Saved data entries

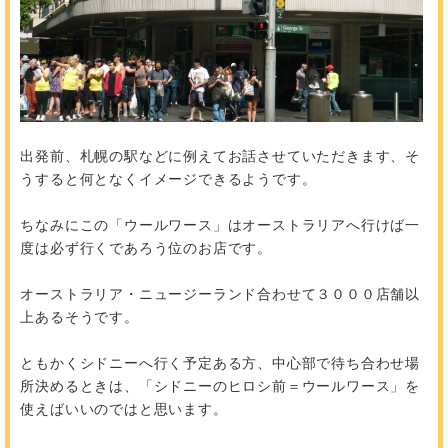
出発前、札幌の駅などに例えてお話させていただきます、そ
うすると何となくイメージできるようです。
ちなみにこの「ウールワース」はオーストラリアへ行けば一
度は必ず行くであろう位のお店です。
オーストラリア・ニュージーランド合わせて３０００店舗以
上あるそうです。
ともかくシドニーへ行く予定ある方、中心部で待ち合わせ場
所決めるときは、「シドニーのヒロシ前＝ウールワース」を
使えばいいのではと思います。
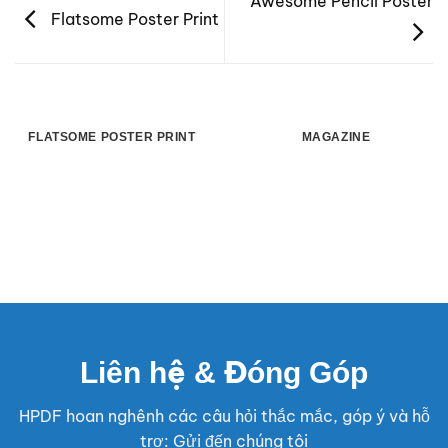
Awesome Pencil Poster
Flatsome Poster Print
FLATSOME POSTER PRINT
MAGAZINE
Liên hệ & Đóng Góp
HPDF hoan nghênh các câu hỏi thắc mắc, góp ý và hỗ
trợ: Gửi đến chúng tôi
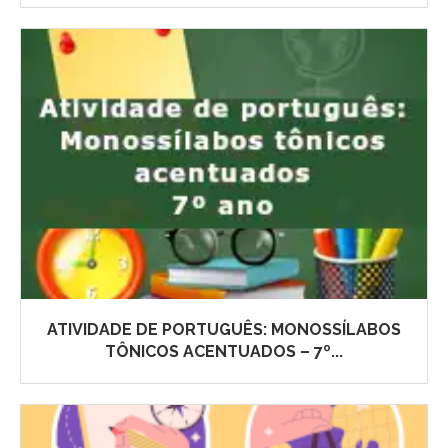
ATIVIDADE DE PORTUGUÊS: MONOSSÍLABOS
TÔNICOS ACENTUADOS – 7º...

ASSIGNMENT:
The entries above need an exact copy without their pictures.

SOLUTION TO THE EXERCISE:
出発前、札幌の駅などに例えてお話させていただきます、そ
うすると何となくイメージできるようです。
ちなみにこの「ウールワース」はオーストラリアへ行けば一
度は必ず行くであろう位のお店です。
オーストラリア・ニュージーランド合わせて３０００店舗以
上あるそうです。
ともかくシドニーへ行く予定ある方、中心部で待ち合わせ場
所決めるときは、「シドニーのヒロシ前＝ウールワース」を
使えばいいのではと思います。
Awesome Pencil Poster
Flatsome Poster Print
FLATSOME POSTER PRINT
MAGAZINE
Liên hệ & Đóng Góp
HPDF hoan nghênh các câu hỏi thắc mắc, góp ý và hỗ
trợ: Gửi đến chúng tôi
ATIVIDADE DE PORTUGUÊS: MONOSSÍLABOS
TÔNICOS ACENTUADOS – 7º...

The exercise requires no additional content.